Battery prices will be the main driver of the change
Today batteries for electric vehicles still cost about $600/kWh (€470/kWh), which represent a huge part of the cost of a full electric vehicle. But that will change. "We expect that by 2025 the battery costs will fall by more than half to about $290/kWh (€230/kWh)" says Stephan Krubasik, Principal at AT Kearney and author of the study. This is achieved through both new technologies such as high-voltage cathodes, silicon anodes and improved electrolytes, and the fact that packaging costs and cell production can benefit from economies of scale.

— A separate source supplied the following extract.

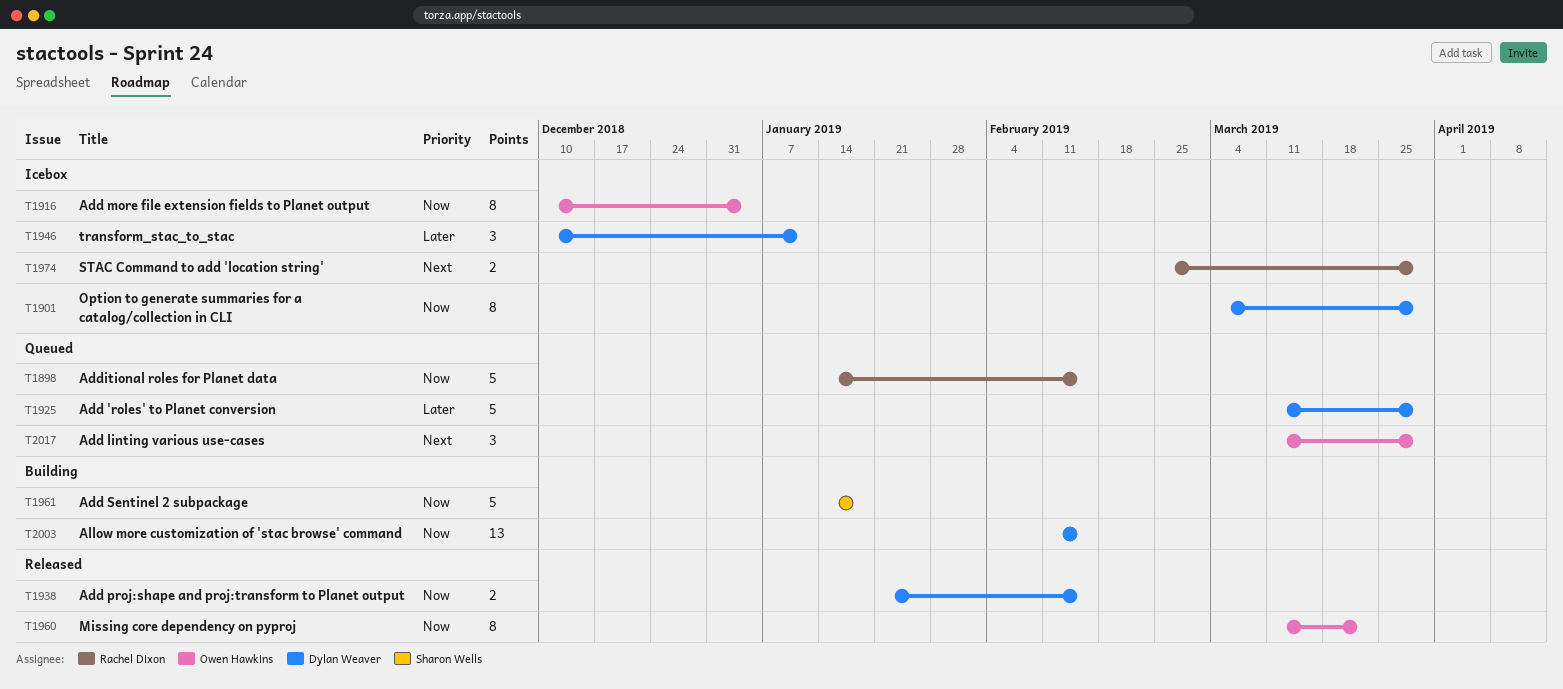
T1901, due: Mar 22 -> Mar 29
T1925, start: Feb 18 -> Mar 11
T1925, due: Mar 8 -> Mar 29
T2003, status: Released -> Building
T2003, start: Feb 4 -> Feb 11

Overcapacity will lead to consolidation
But before battery manufacturers can benefit from the growing markets, there is a rocky road ahead. Currently worldwide production relies on more than 30 cell manufacturers production capacity. Demand is taking off but only slowly. "By 2015, we expect a worldwide installed capacity of about 50 GWh. Of these, only 50 to 60 percent will be taken up by demand - substantial overcapacity is immitent, "said Krubasik.
Cell manufacturers are confronted with an enormous pricing pressure from automakers. "The market is a real price war. Prices that are being negotiated today can only reach the profitability by the manufacturer in three to five years" said Krubasik. Through high investment, low margins and overcapacity, the young industry is consolidating rapidly.
Only large, wealthy and global corporations will be able to survive in the medium term. "We expect that out of 30 battery cell manufacturers currently existing today, only about 10 will survive by 2025", said Krubasik. "The first bankruptcies can already be observed in the recent past."
Europe could lag behind
After the solar industry, Europe could fall behind in another growing sector of the battery industry, as only a handful of European companies are part of the 30 existing cell manufacturers worldwide today. Asian competitors are more aggressive in building their own capacities in Europe in order to have local production plants. "Asian cell manufacturers have realised the potential and are becoming active in Europe - this can get very tight for the local players," said Klink.
For battery materials, Europe’s position is a bit better, thanks to European and especially German chemical companies, which are well-positioned to compete in the long term. "Batteries will be a key component of the future automotive industry. From the attractive market prospects will benefit only the companies that "adapt strategically to the impending upheaval in the industry, said Klink.